This problem can be solved using the method of cases, as suggested in the hint. The strategy involves breaking down the possibilities based on the behavior of two special groups: the four students who insist on being together (the "friends"), and the two students who won't work together (the "enemies").

We’ll look at different cases for the friends and enemies and compute how many ways we can choose the remaining students in each case.

Case 1: All 4 friends are chosen

In this case, we already have 4 students selected (the 4 friends), so we need to choose 6 more from the remaining 21 students. However, we must account for the constraint that we can select either 0 or 1 of the enemies, but not both.

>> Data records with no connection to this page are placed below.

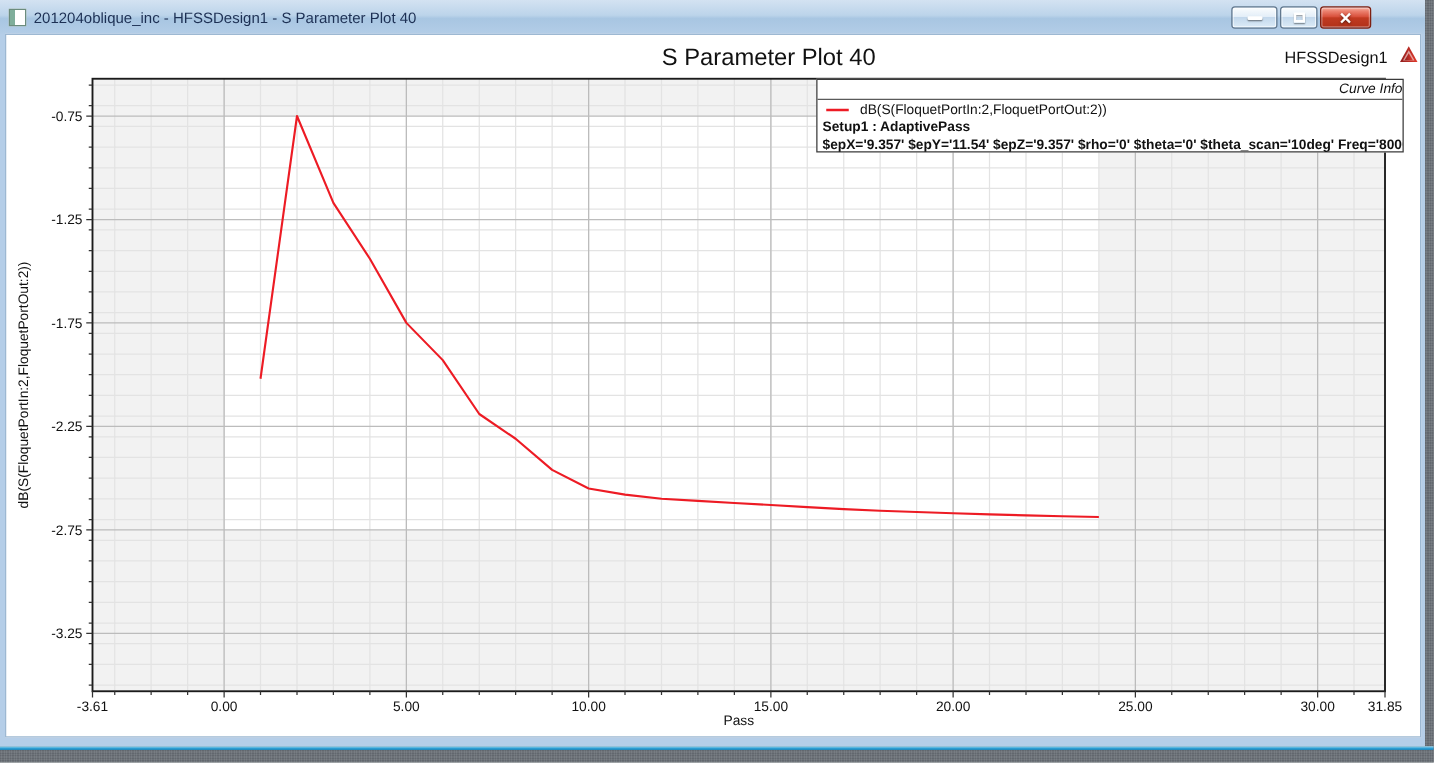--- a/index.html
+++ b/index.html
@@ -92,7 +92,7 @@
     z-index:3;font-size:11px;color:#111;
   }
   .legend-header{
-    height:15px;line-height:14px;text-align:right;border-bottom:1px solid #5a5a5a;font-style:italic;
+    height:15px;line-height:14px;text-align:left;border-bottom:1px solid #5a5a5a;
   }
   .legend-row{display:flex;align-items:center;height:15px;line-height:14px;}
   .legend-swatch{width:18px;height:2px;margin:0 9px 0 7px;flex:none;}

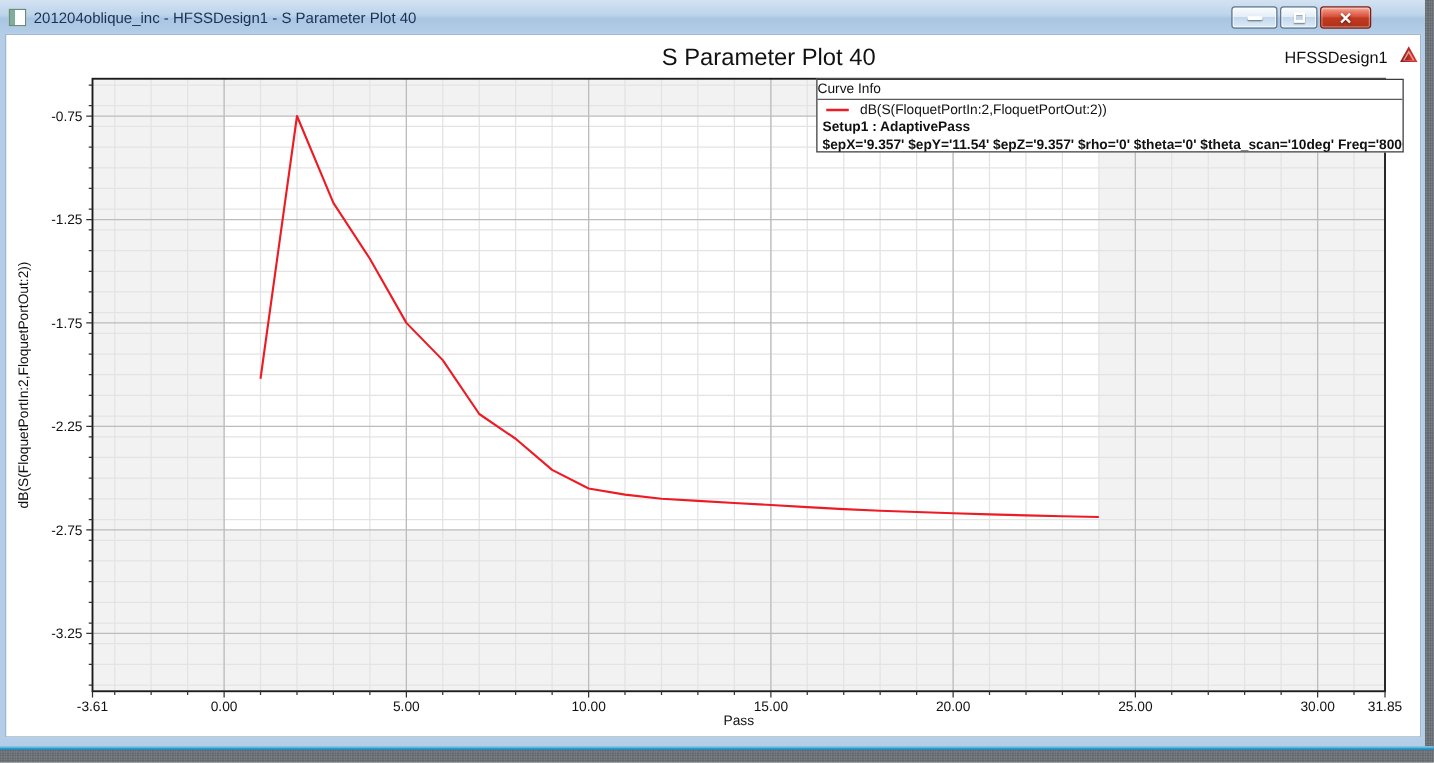--- a/index.html
+++ b/index.html
@@ -96,7 +96,7 @@
   }
   .legend-row{display:flex;align-items:center;height:15px;line-height:14px;}
   .legend-swatch{width:18px;height:2px;margin:0 9px 0 7px;flex:none;}
-  .legend-line{padding-left:4px;height:14px;line-height:14px;white-space:nowrap;overflow:hidden;font-weight:bold;}
+  .legend-line{padding-left:4px;height:14px;line-height:14px;white-space:nowrap;overflow:hidden;}
 </style>
 </head>
 <body>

Sub-case 1.1: Choose neither enemy

If we select none of the enemies, we must choose 6 regular students from the 19 remaining students. This can be done in: $\binom{19}{6} \text{ ways.}$

Sub-case 1.2: Choose exactly one enemy

If we select exactly 1 enemy, we must choose 5 more regular students from the remaining 19 students. Since there are 2 enemies, we can select one of them in $\binom{2}{1} = 2$ ways, and then choose 5 more students from the remaining 19 students. This can be done in: $2 \times \binom{19}{5} \text{ ways.}$

So, the total number of ways in Case 1 is: [ \binom{19}{6} + 2 \